Il y a eu tort bien sûr. Le problème des forces africaines, c’est essentiellement qu’elles manquent d’argent et d’expertise. Donc il faut les aider aussi par une légitimité onusienne. Et c’est une erreur de la part de Trump pour une raison très simple : c’est que les Africains le feront sans la légitimité du Conseil de sécurité et donc ça se retournera contre le Conseil de sécurité.
Vous écrivez aussi quelques lignes sur l’armée française en Afrique. Et vous dites que « la réintégration de la France dans le commandement militaire de l’Otan, risque de distraire les meilleurs cadres de l’armée française d’un théâtre majeur qui est l’Afrique » ?
Absolument. Quand on regarde les grands cadres de l’armée française, c’était toujours des cadres qui s’étaient exercés sur le terrain africain. Et ils en avaient acquis une épaisseur humaine, une connaissance du terrain, un savoir-faire, qui dépassent largement ce qu’on fait dans les bureaux de l’Otan.

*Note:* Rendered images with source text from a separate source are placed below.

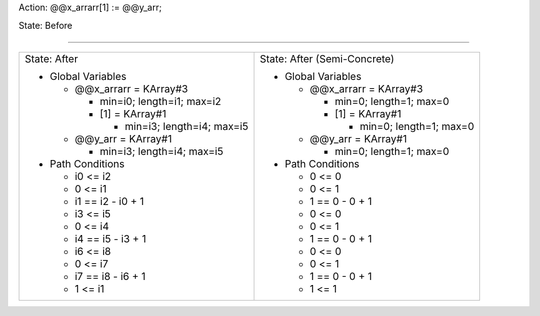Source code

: Action: @@x_arrarr[1] := @@y_arr;

State: Before



----

+-----------------------------------+-----------------------------------+
|                                   |                                   |
| State: After                      | State: After (Semi-Concrete)      |
|                                   |                                   |
| * Global Variables                | * Global Variables                |
|                                   |                                   |
|   * @@x_arrarr = KArray#3         |   * @@x_arrarr = KArray#3         |
|                                   |                                   |
|     * min=i0; length=i1; max=i2   |     * min=0; length=1; max=0      |
|                                   |                                   |
|     * [1] = KArray#1              |     * [1] = KArray#1              |
|                                   |                                   |
|       * min=i3; length=i4; max=i5 |       * min=0; length=1; max=0    |
|                                   |                                   |
|   * @@y_arr = KArray#1            |   * @@y_arr = KArray#1            |
|                                   |                                   |
|     * min=i3; length=i4; max=i5   |     * min=0; length=1; max=0      |
|                                   |                                   |
| * Path Conditions                 | * Path Conditions                 |
|                                   |                                   |
|   * i0 <= i2                      |   * 0 <= 0                        |
|                                   |                                   |
|   * 0 <= i1                       |   * 0 <= 1                        |
|                                   |                                   |
|   * i1 == i2 - i0 + 1             |   * 1 == 0 - 0 + 1                |
|                                   |                                   |
|   * i3 <= i5                      |   * 0 <= 0                        |
|                                   |                                   |
|   * 0 <= i4                       |   * 0 <= 1                        |
|                                   |                                   |
|   * i4 == i5 - i3 + 1             |   * 1 == 0 - 0 + 1                |
|                                   |                                   |
|   * i6 <= i8                      |   * 0 <= 0                        |
|                                   |                                   |
|   * 0 <= i7                       |   * 0 <= 1                        |
|                                   |                                   |
|   * i7 == i8 - i6 + 1             |   * 1 == 0 - 0 + 1                |
|                                   |                                   |
|   * 1 <= i1                       |   * 1 <= 1                        |
|                                   |                                   |
+-----------------------------------+-----------------------------------+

Or maintenant, les meilleurs cadres sont attirés par l’Otan, attirés par la pratique de l’anglais, l’ouverture sur le monde, la globalisation, l’âge numérique, toute une problématique qui conduit en fait à une uniformisation de la pensée militaire française qui risque d’être dramatique dans les prochaines années.
A vous écouter, on a l’impression que pour vous, l’exception française c’est plus l’armée française que les valeurs françaises ?
Je crois que l’ancrage à l’Afrique est un des éléments très importants de l’exception française et qu’il faut le préserver à tout prix.